- TVM uses memory scope to indicate the place to locate buffer.
# you can set it explicitly
s[B].set_scope('local')
s[B].set_scope('shared')
s[B].set_scope('global')
# Sometimes tvm can compute the scope automatically.
s[B].compute_at(s[C], i)
# if i is bound to blockIdx, then the scope of B is 'shared' by default
# if i is bound to threadIdx, then the scope of B is 'local' by default
# tvm will compute the correct size of B by bound inference according to its memory scope.
- If B is very large and you want to put it to global memory, you should allocate that buffer explicitly and pass it to the function built by tvm.
import tvm
import numpy as np
N = 1024
A = tvm.placeholder((N, N), name='A')
B = tvm.compute((N, N), lambda i, j: A[i,j], name='B')

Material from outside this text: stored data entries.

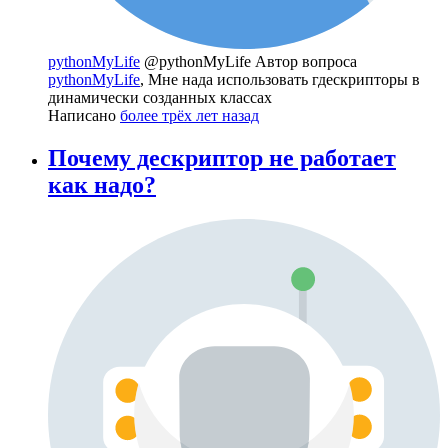
pythonMyLife
@pythonMyLife
Автор вопроса
pythonMyLife
, Мне нада использовать гдескрипторы в
динамически созданных классах
Написано
более трёх лет назад
Почему дескриптор не работает
как надо?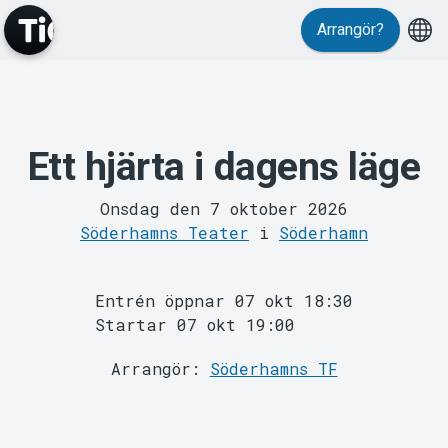
Arrangör?
MyTickster
Ett hjärta i dagens läge
Onsdag den 7 oktober 2026
Söderhamns Teater
i
Söderhamn
Support
Entrén öppnar 07 okt 18:30
Startar 07 okt 19:00
Arrangör:
Söderhamns TF
Om Tickster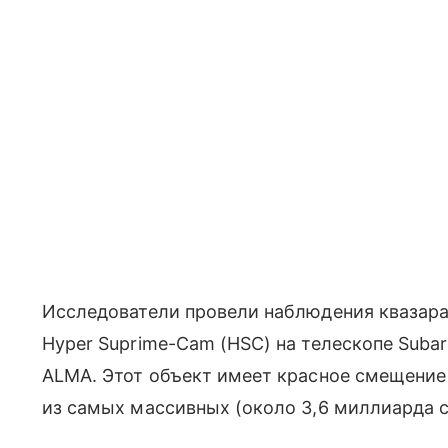
Исследователи провели наблюдения квазар
Hyper Suprime-Cam (HSC) на телескопе Suba
ALMA. Этот объект имеет красное смещение 6
из самых массивных (около 3,6 миллиарда 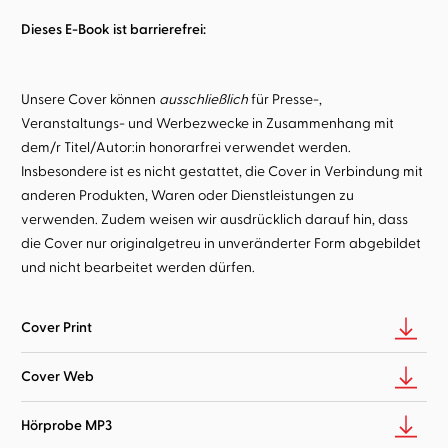
Dieses E-Book ist barrierefrei:
Unsere Cover können
ausschließlich
für Presse-,
Veranstaltungs- und Werbezwecke in Zusammenhang mit
dem/r Titel/Autor:in honorarfrei verwendet werden.
Insbesondere ist es nicht gestattet, die Cover in Verbindung mit
anderen Produkten, Waren oder Dienstleistungen zu
verwenden. Zudem weisen wir ausdrücklich darauf hin, dass
die Cover nur originalgetreu in unveränderter Form abgebildet
und nicht bearbeitet werden dürfen.
Cover Print
Cover Web
Hörprobe MP3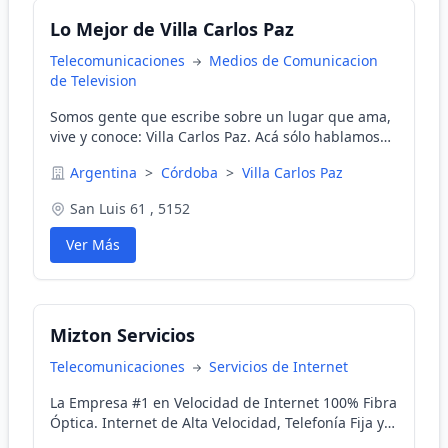
Lo Mejor de Villa Carlos Paz
Telecomunicaciones
Medios de Comunicacion
de Television
Somos gente que escribe sobre un lugar que ama,
vive y conoce: Villa Carlos Paz. Acá sólo hablamos
de lo mejor que ofrece la ciudad más visitada y
Argentina
>
Córdoba
>
Villa Carlos Paz
amada de Argentina.
San Luis 61 , 5152
Ver Más
Mizton Servicios
Telecomunicaciones
Servicios de Internet
La Empresa #1 en Velocidad de Internet 100% Fibra
Óptica. Internet de Alta Velocidad, Telefonía Fija y
TV Interactiva. Instalación a Domicilio.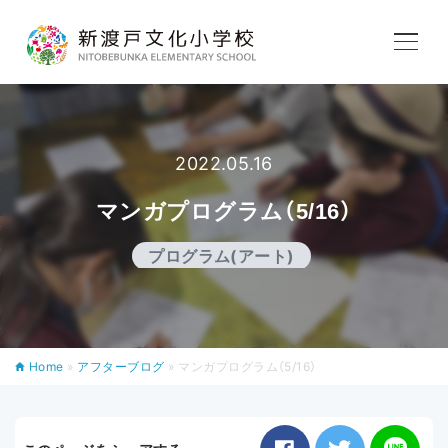
学校紹介
2022.05.16
教育内容
マンガプログラム（5/16）
学校生活
プログラム(アート)
入学案内
Home
»
アフターブログ
»
マンガプログラム（5/16）
アフタースクール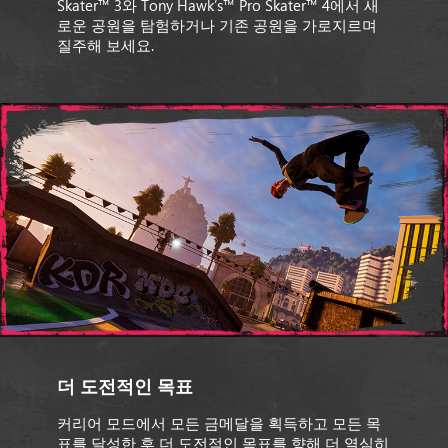
Skater™ 3와 Tony Hawk’s™ Pro Skater™ 4에서 새
로운 공원을 탐험하거나 기존 공원을 가로지르며
질주해 보세요.
더 도전적인 목표
커리어 모드에서 모든 금메달을 획득하고 모든 목
표를 달성한 후 더 도전적인 목표를 향해 더 열심히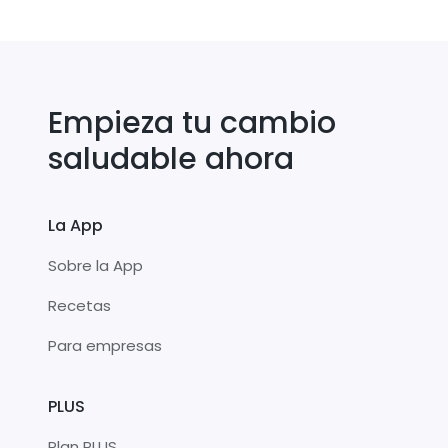
Empieza tu cambio
saludable ahora
La App
Sobre la App
Recetas
Para empresas
PLUS
Plan PLUS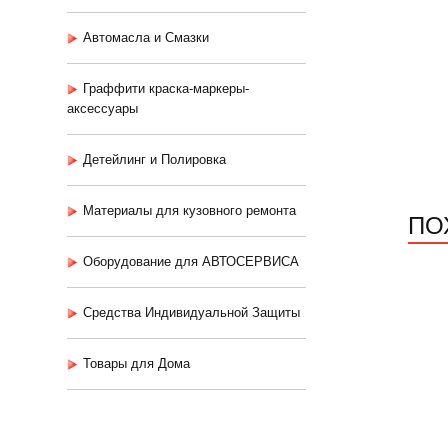
Автомасла и Смазки
Граффити краска-маркеры-
аксессуары
Детейлинг и Полировка
Материалы для кузовного ремонта
ПО
Оборудование для АВТОСЕРВИСА
Средства Индивидуальной Защиты
Товары для Дома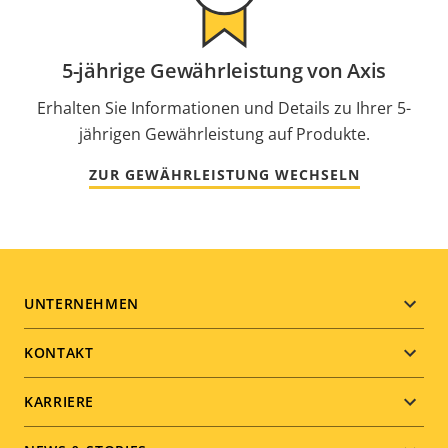
5-jährige Gewährleistung von Axis
Erhalten Sie Informationen und Details zu Ihrer 5-
jährigen Gewährleistung auf Produkte.
ZUR GEWÄHRLEISTUNG WECHSELN
Footer
UNTERNEHMEN
menu
KONTAKT
KARRIERE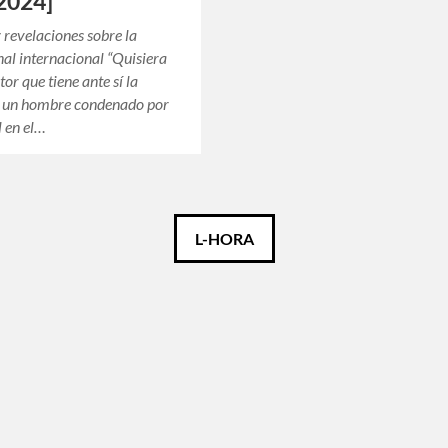
2024]
y revelaciones sobre la
enal internacional “Quisiera
ctor que tiene ante sí la
de un hombre condenado por
l en el…
L-HORA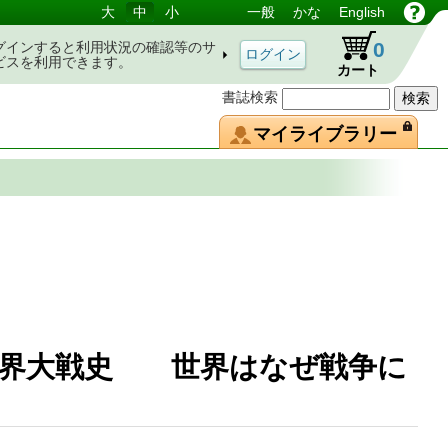
大
中
小
一般
かな
English
0
グインすると利用状況の確認等のサ
ビスを利用できます。
カート
書誌検索
マイライブラリー
世界大戦史 世界はなぜ戦争に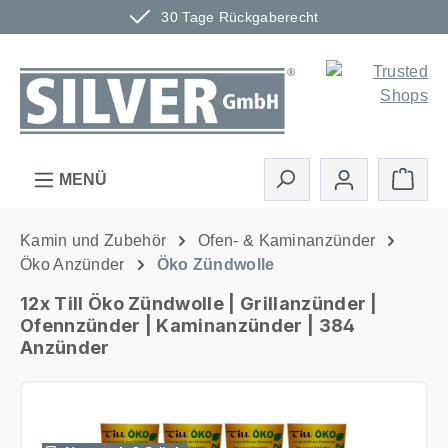
30 Tage Rückgaberecht
Zum Hauptinhalt springen
Ware
MENÜ
Kamin und Zubehör
Ofen- & Kaminanzünder
Öko Anzünder
Öko Zündwolle
12x Till Öko Zündwolle | Grillanzünder |
Ofennzünder | Kaminanzünder | 384
Anzünder
Bildergalerie überspringen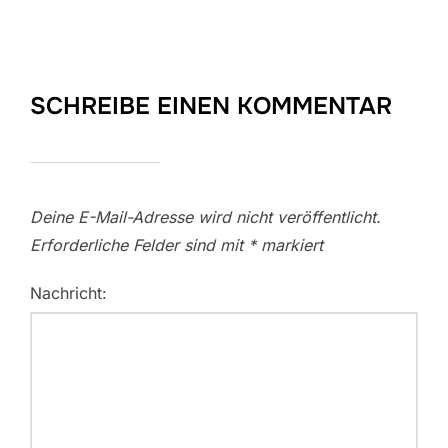
SCHREIBE EINEN KOMMENTAR
Deine E-Mail-Adresse wird nicht veröffentlicht.
Erforderliche Felder sind mit
*
markiert
Nachricht: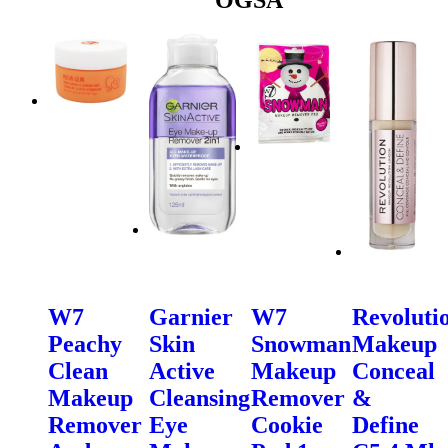
W7
Garnier
W7
Revoluti
Peachy
Skin
Snowman
Makeup
Clean
Active
Makeup
Conceal
Makeup
Cleansing
Remover
&
Remover
Eye
Cookie
Define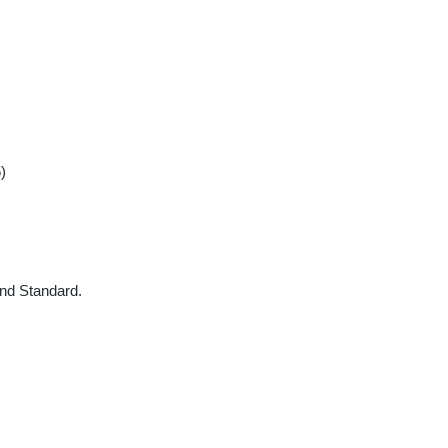
)
und Standard.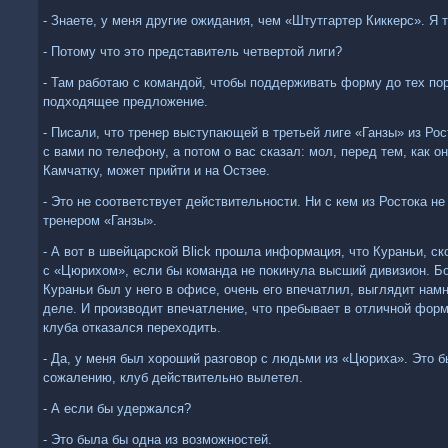
- Знаете, у меня другие ожидания, чем «Штутгартер Киккерс». Я 
- Потому что это представитель четвертой лиги?
- Там работаю с командой, чтобы поддерживать форму до тех пор
подходящее предложение.
- Писали, что тренер выступающей в третьей лиге «Ганзы» из Ро
с вами по телефону, а потом о вас сказал: мол, перед тем, как о
Камчатку, может прийти и на Остзее.
- Это не соответствует действительности. Ни с кем из Ростока не
тренером «Ганзы».
- А вот в швейцарской Blick прошла информация, что Кураньи, ск
с «Цюрихом», если бы команда не покинула высший дивизион. Бо
Кураньи был у него в офисе, очень его впечатлил, выглядит нам
деле. И производит впечатление, что пребывает в отличной форм
клуба отказался переходить.
- Да, у меня был хороший разговор с людьми из «Цюриха». Это б
сожалению, клуб действительно вылетел.
- А если бы удержался?
- Это была бы одна из возможностей.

C = tvm.compute((N, N), lambda i, j: B[i,j], name='C')
s = tvm.create_schedule([C.op])
i, j = s[C].op.axis
s[C].bind(i, tvm.thread_axis("blockIdx.x"))
s[B].compute_at(s[C], i) # fuse B to C
# note that we add `B` to the argument list
# If we pass B to the argument list, then the scope of B is `global`
print(tvm.lower(s, [A, B, C], simple_mode=True))
func = tvm.build(s, [A, B, C], 'cuda')
# allocate three buffers and call `func`
a = tvm.nd.array(np.random.randn(N, N).astype(np.float32), ctx=tvm.gpu())
b = tvm.nd.empty((N, N), ctx=tvm.gpu())
c = tvm.nd.empty((N, N), ctx=tvm.gpu())
func(a, b, c)
On the other hand, too large intermediate result often means there is no locality in your computation. You cannot get benefit from the fusion, so you can consider to unfuse them. If you do not use s[B].compute_at
, you needn’t pass B
to the argument list or allocate it explicitly.